> TASK OBJECTIVE: How many lines in the records below hold the word "éthique"? Answer with the number alone.

[Records drawn from a dataset]
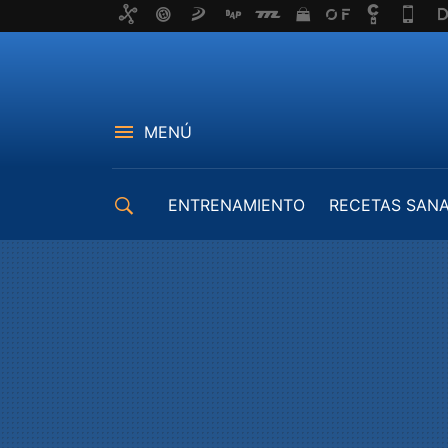
MENÚ
ENTRENAMIENTO
RECETAS SAN
EQUIPAMIENTO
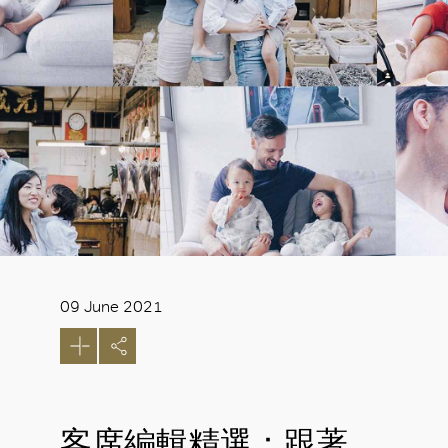
09 June 2021
客席編輯精選：跟著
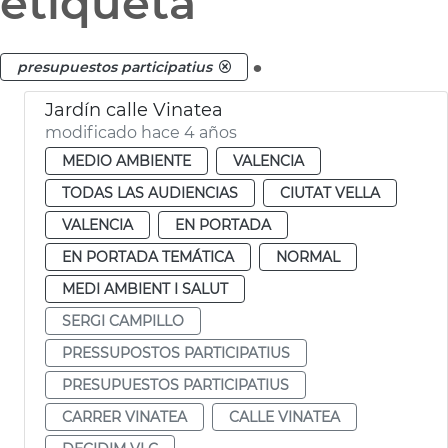
etiqueta
.
presupuestos participatius
Jardín calle Vinatea
modificado hace 4 años
MEDIO AMBIENTE
VALENCIA
TODAS LAS AUDIENCIAS
CIUTAT VELLA
VALENCIA
EN PORTADA
EN PORTADA TEMÁTICA
NORMAL
MEDI AMBIENT I SALUT
SERGI CAMPILLO
PRESSUPOSTOS PARTICIPATIUS
PRESUPUESTOS PARTICIPATIUS
CARRER VINATEA
CALLE VINATEA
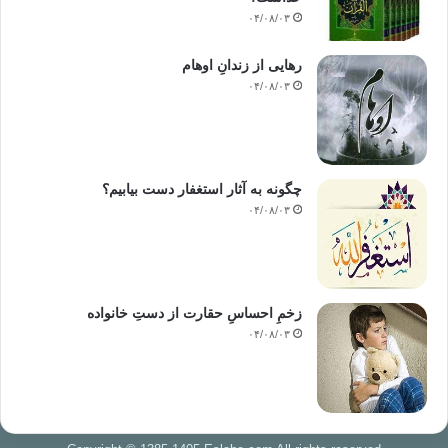
۰۴/۰۸/۰۳
رهایی از زندانِ اوهام
۰۴/۰۸/۰۳
چگونه به آثار استغفار دست بیابیم؟
۰۴/۰۸/۰۳
زخمِ احساسِ حقارت از دستِ خانواده
۰۴/۰۸/۰۳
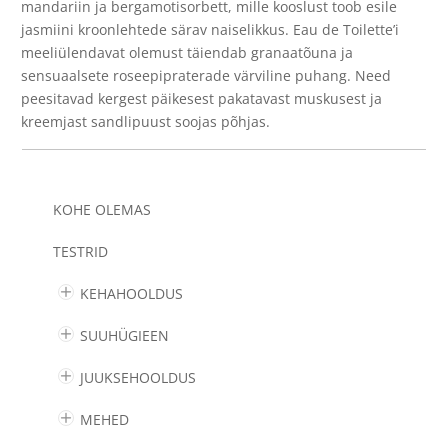
mandariin ja bergamotisorbett, mille kooslust toob esile
kogus
jasmiini kroonlehtede särav naiselikkus. Eau de Toilette’i
meeliülendavat olemust täiendab granaatõuna ja
sensuaalsete roseepipraterade värviline puhang. Need
peesitavad kergest päikesest pakatavast muskusest ja
kreemjast sandlipuust soojas põhjas.
KOHE OLEMAS
TESTRID
KEHAHOOLDUS
SUUHÜGIEEN
JUUKSEHOOLDUS
MEHED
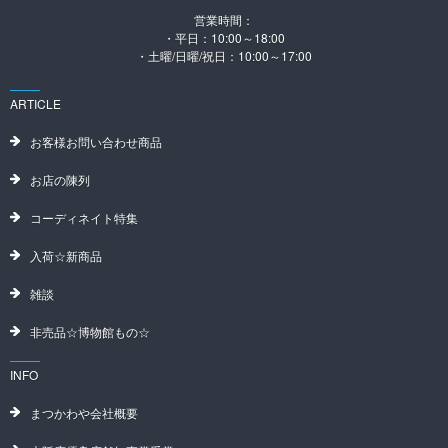
営業時間：
・平日：10:00～18:00
・土曜/日曜/祝日：10:00～17:00
ARTICLE
お客様お問い合わせ商品
お店の陳列
コーディネイト特集
入荷☆新商品
雑談
非売品☆博物館もの☆
INFO
まつかわや会社概要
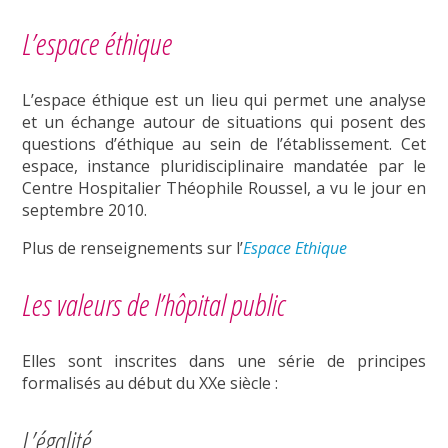
L’espace éthique
L’espace éthique est un lieu qui permet une analyse
et un échange autour de situations qui posent des
questions d’éthique au sein de l’établissement. Cet
espace, instance pluridisciplinaire mandatée par le
Centre Hospitalier Théophile Roussel, a vu le jour en
septembre 2010.
Plus de renseignements sur l’
Espace Ethique
Les valeurs de l’hôpital public
Elles sont inscrites dans une série de principes
formalisés au début du XXe siècle :
L’égalité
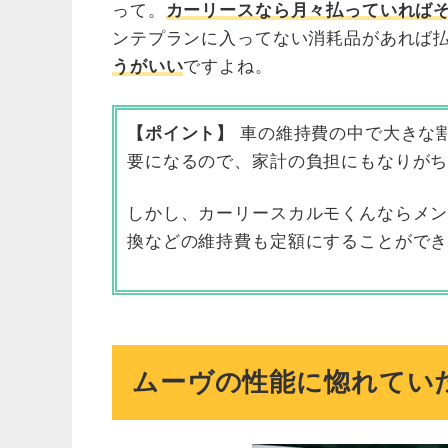
って。
カーリースなら月々払っていれば
ンテプランに入ってない消耗品があれば
うがいい
ですよね。
【ポイント】
車の維持費の中で大きな
要になるので、家計の負担にもなりが
しかし、カーリースカルモくんならメ
換などの維持費も定額にすることがで
ムーヴの性能に惚れてい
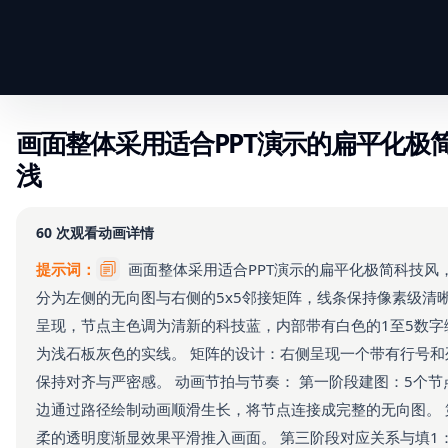
画面整体采用适合PPT演示的扁平化极
浅
60
次观看
动画详情
提示词：
画面整体采用适合PPT演示的扁平化极简科技
分为左侧的无向图与右侧的5x5邻接矩阵，线条保持像素级清
呈现，节点主色调为清新的科技蓝，内部带有白色的1至5数
为浅石板灰色的实线。 矩阵的设计：右侧呈现一个带有行号和
保持对齐与严密感。 动画节拍与节奏： 第一阶段建图：5个
边通过路径绘制动画顺滑生长，将节点连接成完整的无向图。
柔的透明度渐显效果平滑推入画面。 第三阶段对应关系与填1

> RESULT FOR THIS TASK: 3